Jamie tripped over his own feet. “How do you not hate me?”
Darius grabbed Jamie’s hand to steady him, then kept their fingers laced together as they ran. “I could never hate you, Jamie. Never.”
They ran the next few miles in silence. Only the sound of their feet on the pavement and the cheers of the crowd around them interrupted Jamie’s defeatist thoughts.

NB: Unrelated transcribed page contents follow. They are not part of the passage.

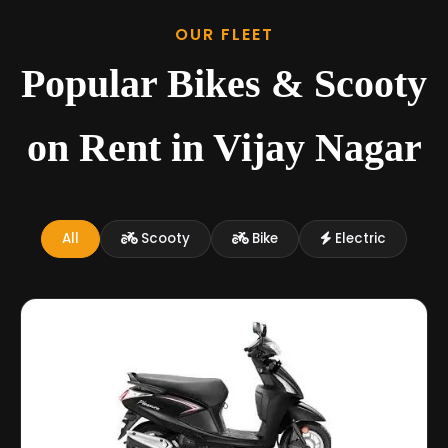
OUR FLEET
Popular Bikes & Scooty
on Rent in Vijay Nagar
All
Scooty
Bike
Electric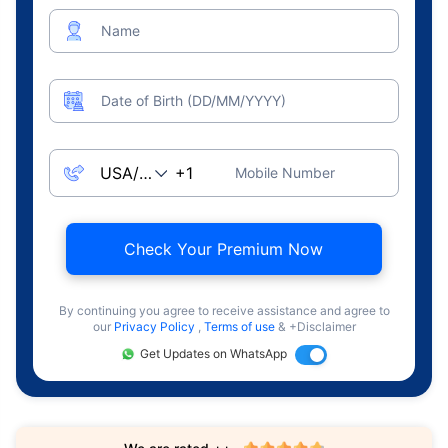
Name
Date of Birth (DD/MM/YYYY)
Mobile Number
Check Your Premium Now
By continuing you agree to receive assistance and agree to
our
Privacy Policy
,
Terms of use
& +Disclaimer
Get Updates on WhatsApp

“I, I want to try again, Darius, for real,” Jamie said eventually. “I just don’t know how we can be together, especially now that my whole life has become tabloid fodder.”
“I think we can figure it out together, Jamie. I really do,” Darius whispered. “Can we at least give us a chance? For real this time?”
Despite everything, Jamie found himself nodding. The grin that took over Darius’s face felt like a reward for everything he’d put his mind, body and heart through to get to this place.
“The press will be horrible, Darius.”
“I know,” Darius replied, but there was a strange light in his eyes. “I think we can handle it, though, don’t you?”
Jamie looked down at their intertwined hands, and he did. For the first time, he thought that maybe he could hold on to something good in his life. No matter how difficult it was. He nodded.
“Now let’s finish this bloody marathon.”
Jamie nodded resolutely and let himself fall silent as he ran beside the man who believed in him. Believed in them. Together.